# Problem:
Please print each of the entries below exactly.

# Records for processing:
═══
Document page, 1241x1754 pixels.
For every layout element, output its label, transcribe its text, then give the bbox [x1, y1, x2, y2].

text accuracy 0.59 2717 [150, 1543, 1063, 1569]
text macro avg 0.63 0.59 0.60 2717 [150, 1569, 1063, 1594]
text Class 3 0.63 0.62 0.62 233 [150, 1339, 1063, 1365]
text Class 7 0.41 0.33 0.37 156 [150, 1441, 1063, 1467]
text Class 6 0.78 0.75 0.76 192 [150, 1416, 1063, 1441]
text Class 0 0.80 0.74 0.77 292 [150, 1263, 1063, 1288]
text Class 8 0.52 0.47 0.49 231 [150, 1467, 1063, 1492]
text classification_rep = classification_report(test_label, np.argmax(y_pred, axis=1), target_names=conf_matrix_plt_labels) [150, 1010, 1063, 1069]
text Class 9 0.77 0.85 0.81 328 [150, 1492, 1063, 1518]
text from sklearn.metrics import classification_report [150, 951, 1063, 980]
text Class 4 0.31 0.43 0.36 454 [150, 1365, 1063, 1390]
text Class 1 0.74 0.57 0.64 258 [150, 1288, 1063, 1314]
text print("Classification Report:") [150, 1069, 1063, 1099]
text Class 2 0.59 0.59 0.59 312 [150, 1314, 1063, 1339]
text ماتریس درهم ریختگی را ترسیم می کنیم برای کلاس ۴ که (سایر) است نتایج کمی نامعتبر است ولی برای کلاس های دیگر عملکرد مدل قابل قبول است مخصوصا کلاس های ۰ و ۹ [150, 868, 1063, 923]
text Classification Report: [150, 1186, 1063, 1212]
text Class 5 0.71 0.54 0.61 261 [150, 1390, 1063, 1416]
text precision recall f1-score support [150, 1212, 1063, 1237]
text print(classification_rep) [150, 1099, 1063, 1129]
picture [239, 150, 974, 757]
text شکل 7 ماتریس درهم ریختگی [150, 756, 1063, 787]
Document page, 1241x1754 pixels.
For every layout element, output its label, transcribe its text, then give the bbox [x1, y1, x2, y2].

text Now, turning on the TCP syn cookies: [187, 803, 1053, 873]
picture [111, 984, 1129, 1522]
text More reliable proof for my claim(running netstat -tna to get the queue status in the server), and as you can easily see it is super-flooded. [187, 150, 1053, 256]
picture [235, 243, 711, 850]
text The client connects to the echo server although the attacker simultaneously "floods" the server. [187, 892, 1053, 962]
═══
# Task result:
Document page, 1241x1754 pixels.
For every layout element, output its label, transcribe its text, then give the bbox [x1, y1, x2, y2].

text accuracy 0.59 2717 [150, 1543, 1063, 1569]
text macro avg 0.63 0.59 0.60 2717 [150, 1569, 1063, 1594]
text Class 3 0.63 0.62 0.62 233 [150, 1339, 1063, 1365]
text Class 7 0.41 0.33 0.37 156 [150, 1441, 1063, 1467]
text Class 6 0.78 0.75 0.76 192 [150, 1416, 1063, 1441]
text Class 0 0.80 0.74 0.77 292 [150, 1263, 1063, 1288]
text Class 8 0.52 0.47 0.49 231 [150, 1467, 1063, 1492]
text classification_rep = classification_report(test_label, np.argmax(y_pred, axis=1), target_names=conf_matrix_plt_labels) [150, 1010, 1063, 1069]
text Class 9 0.77 0.85 0.81 328 [150, 1492, 1063, 1518]
text from sklearn.metrics import classification_report [150, 951, 1063, 980]
text Class 4 0.31 0.43 0.36 454 [150, 1365, 1063, 1390]
text Class 1 0.74 0.57 0.64 258 [150, 1288, 1063, 1314]
text print("Classification Report:") [150, 1069, 1063, 1099]
text Class 2 0.59 0.59 0.59 312 [150, 1314, 1063, 1339]
text ماتریس درهم ریختگی را ترسیم می کنیم برای کلاس ۴ که (سایر) است نتایج کمی نامعتبر است ولی برای کلاس های دیگر عملکرد مدل قابل قبول است مخصوصا کلاس های ۰ و ۹ [150, 868, 1063, 923]
text Classification Report: [150, 1186, 1063, 1212]
text Class 5 0.71 0.54 0.61 261 [150, 1390, 1063, 1416]
text precision recall f1-score support [150, 1212, 1063, 1237]
text print(classification_rep) [150, 1099, 1063, 1129]
picture [239, 150, 974, 757]
text شکل 7 ماتریس درهم ریختگی [150, 756, 1063, 787]
Document page, 1241x1754 pixels.
For every layout element, output its label, transcribe its text, then give the bbox [x1, y1, x2, y2].

text Now, turning on the TCP syn cookies: [187, 803, 1053, 873]
picture [111, 984, 1129, 1522]
text More reliable proof for my claim(running netstat -tna to get the queue status in the server), and as you can easily see it is super-flooded. [187, 150, 1053, 256]
picture [235, 243, 711, 850]
text The client connects to the echo server although the attacker simultaneously "floods" the server. [187, 892, 1053, 962]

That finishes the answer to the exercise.